Hello brethren, my name is Adam Douglas and I was raised this past Saturday. I've been a member for a month or so but wanted to wait until I was raised to post


----------



## Benton (Mar 3, 2011)

Welcome and congrats! Enjoy your stay.


----------



## Bro. Stewart P.M. (Mar 3, 2011)

Brother Adam,

Welcome to Masons of Texas!


----------



## Beathard (Mar 3, 2011)

Welcome and congratulations.


----------



## Dave in Waco (Mar 3, 2011)

Welcome Bro.
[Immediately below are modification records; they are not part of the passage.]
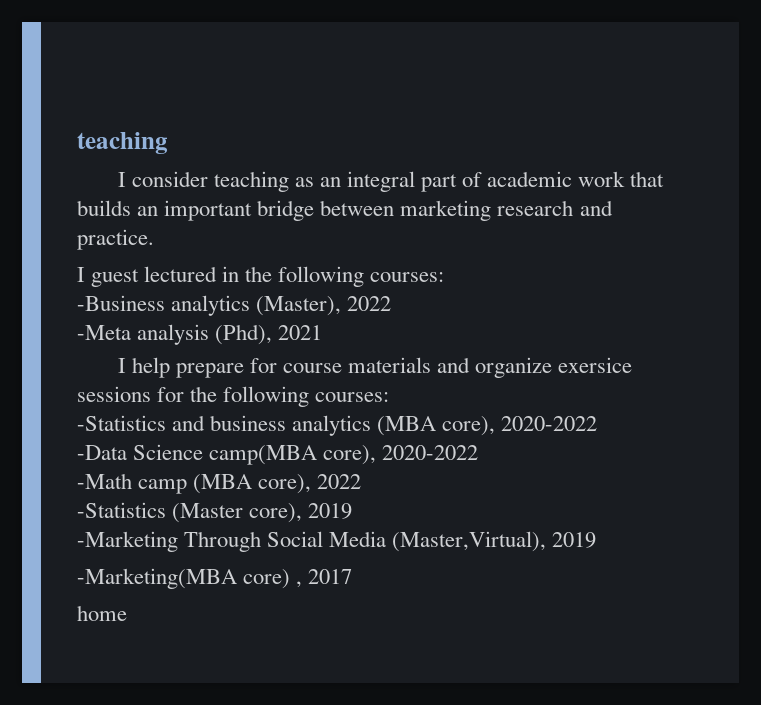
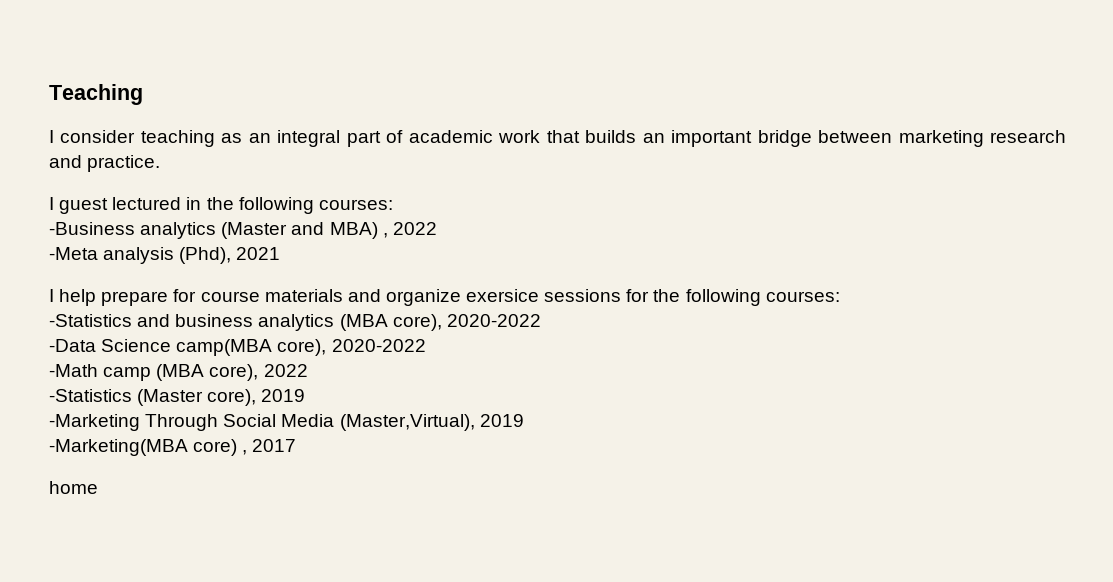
[77,132,168,154] teaching -> [49,84,143,105] Teaching
[256,296,342,316] (Master), -> [221,222,388,239] (Master and MBA) ,

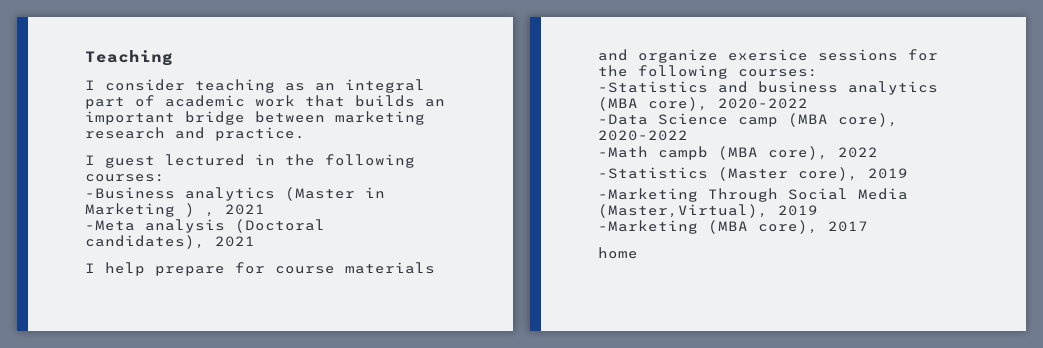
[291,222,437,239] and MBA) , 2022 -> [365,187,385,198] [85,203,265,217] in Marketing ) , 2021
[179,247,232,264] (Phd), -> [235,219,325,233] [85,235,205,249] (Doctoral candidates),
[176,339,273,356] camp(MBA -> [738,113,828,127] camp (MBA
[103,367,152,381] camp -> [658,146,708,160] campb
[49,439,248,456] -Marketing(MBA core) , -> [598,220,818,234] -Marketing (MBA core),

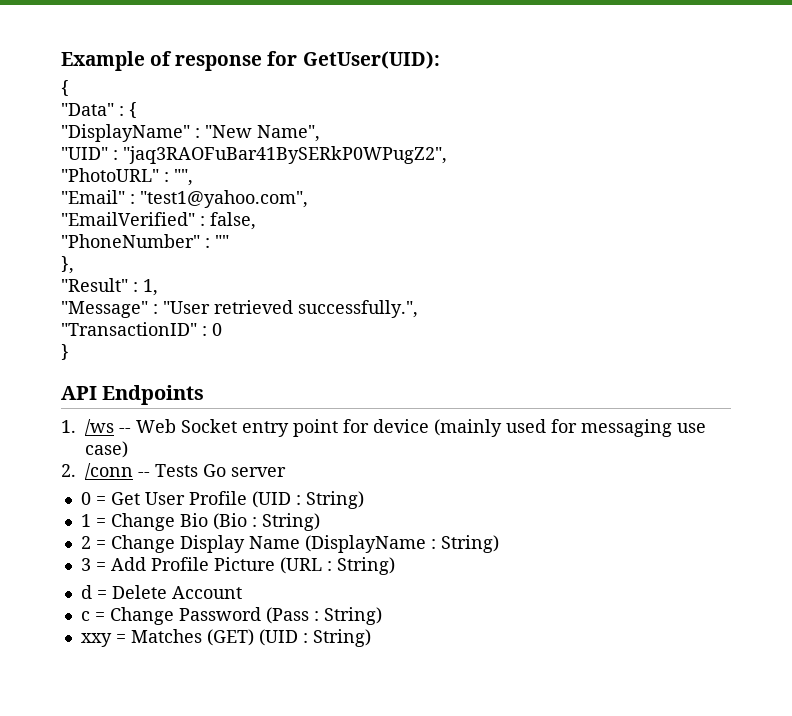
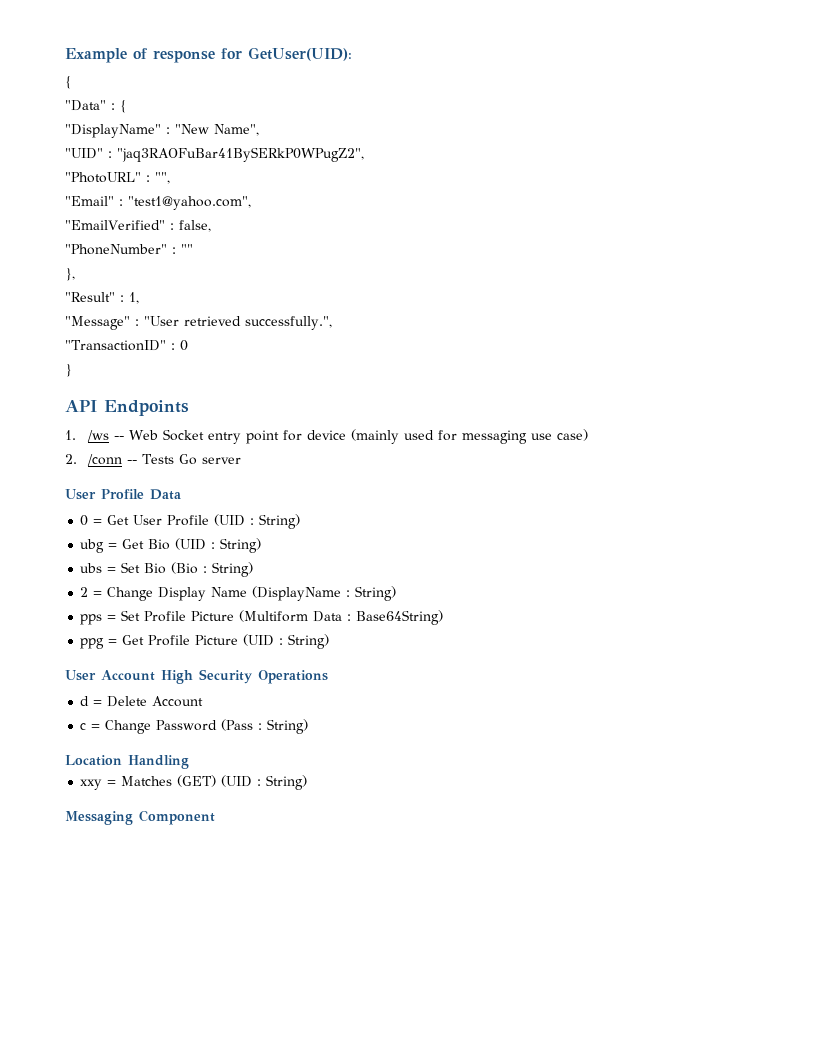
(286, 472) none -> [65,489,181,500] // User Profile Data
[80,513,175,531] 1 = Change -> [80,538,262,553] [80,562,141,573] ubg = Get Bio (UID : String) // ubs = Set
[80,557,395,575] 3 = Add Profile Picture (URL : String) -> [80,610,444,625] [80,634,330,649] [65,669,328,684] pps = Set Profile Picture (Multiform Data : Base64String) // ppg = Get Profile Picture (UID : String) // User Account High Security Operations
(382, 616) none -> [65,755,189,769] // Location Handling
(371, 638) none -> [65,810,215,825] // Messaging Component

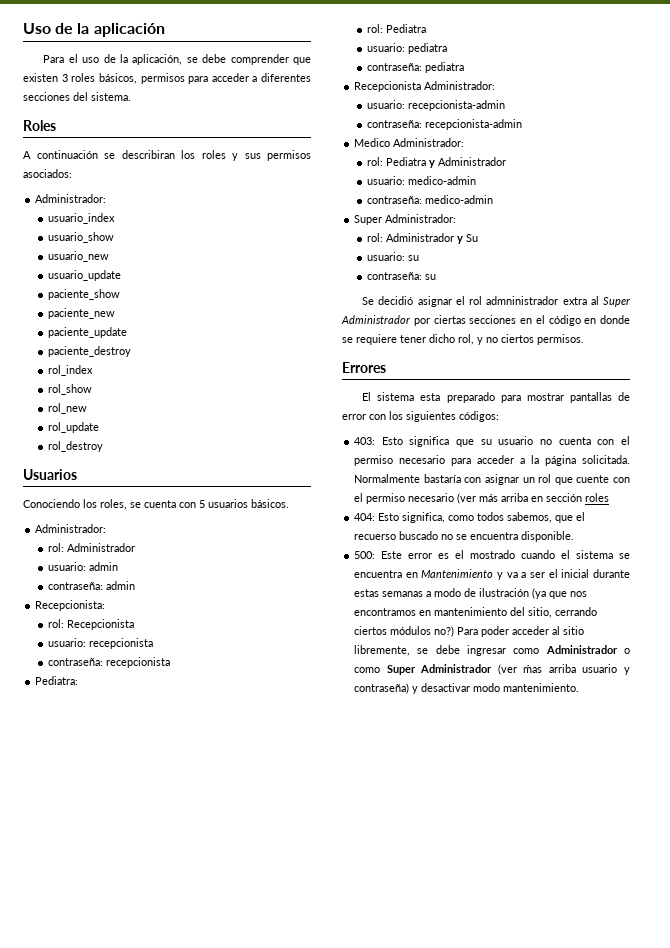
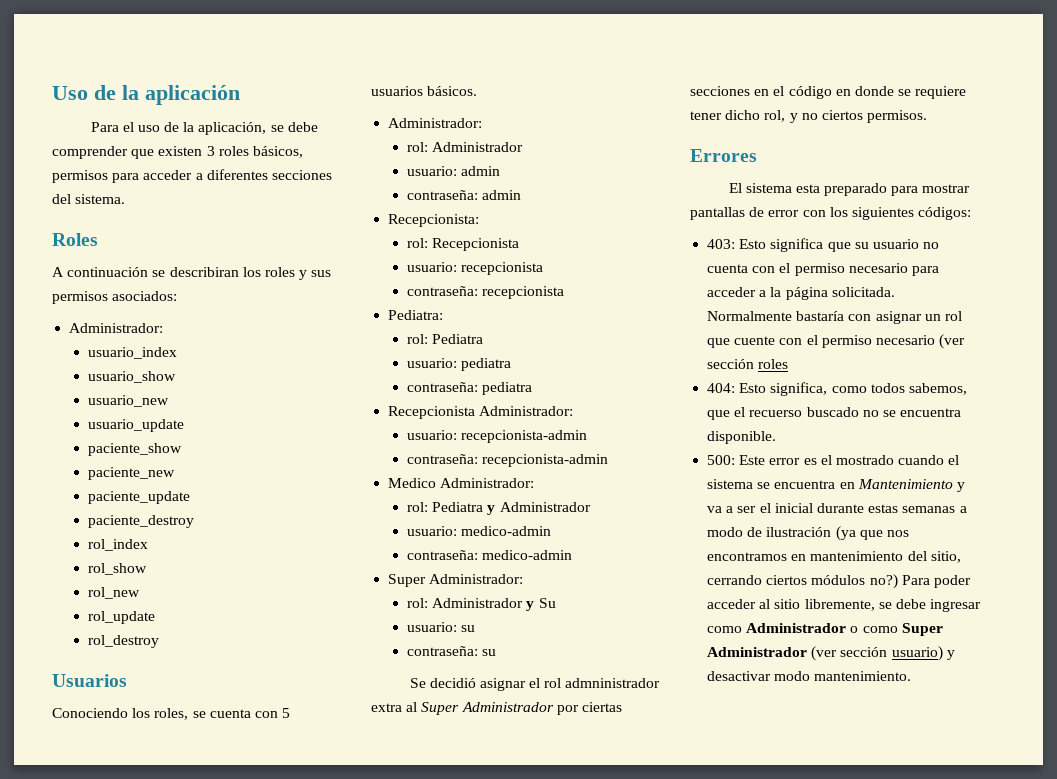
[479,493,544,502] más arriba en -> (966, 341) none
[523,664,630,675] [354,683,410,694] ḿas arriba usuario y contraseña) -> [840,646,943,661] sección usuario)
Adams and congrats!!


----------



## adouglas10 (Mar 3, 2011)

Thanks y'all


----------



## Brother Hudson (Mar 3, 2011)

Greetings Borthers, I was raised by a great group of Scottish Rite men at Oak Plains Lodge #789 in Sacramento, CA on September 13, 2010.  Shortly after getting used to coming to meetings, I was installed as Jr. Steward.  Unfortunatly my time is now short with my lodge now that my family will be moving to Carson City, NV at the end of the month.  I have had a great time with the brothers and will miss them.  I would like to say thank you for putting this site together.  From the short time that I have looked around, it looks like a great site.
I would also like to say so long to a great brother, PM James Ligget who past away Feb. 28th at his home.  He was always the first to greet anyone who entered the lodge and would shake hands and say "great to see you, how are you and your family?".  RIP Bro. Jimmy


----------



## MikeMay (Mar 3, 2011)

Congrats!


----------



## Bro.BruceBenjamin (Mar 4, 2011)

Welcome aboard.


----------



## jwhoff (Mar 5, 2011)

Welcome, you'll never be alone again!


----------



## flttrainer (Mar 6, 2011)

Welcome Brother.


----------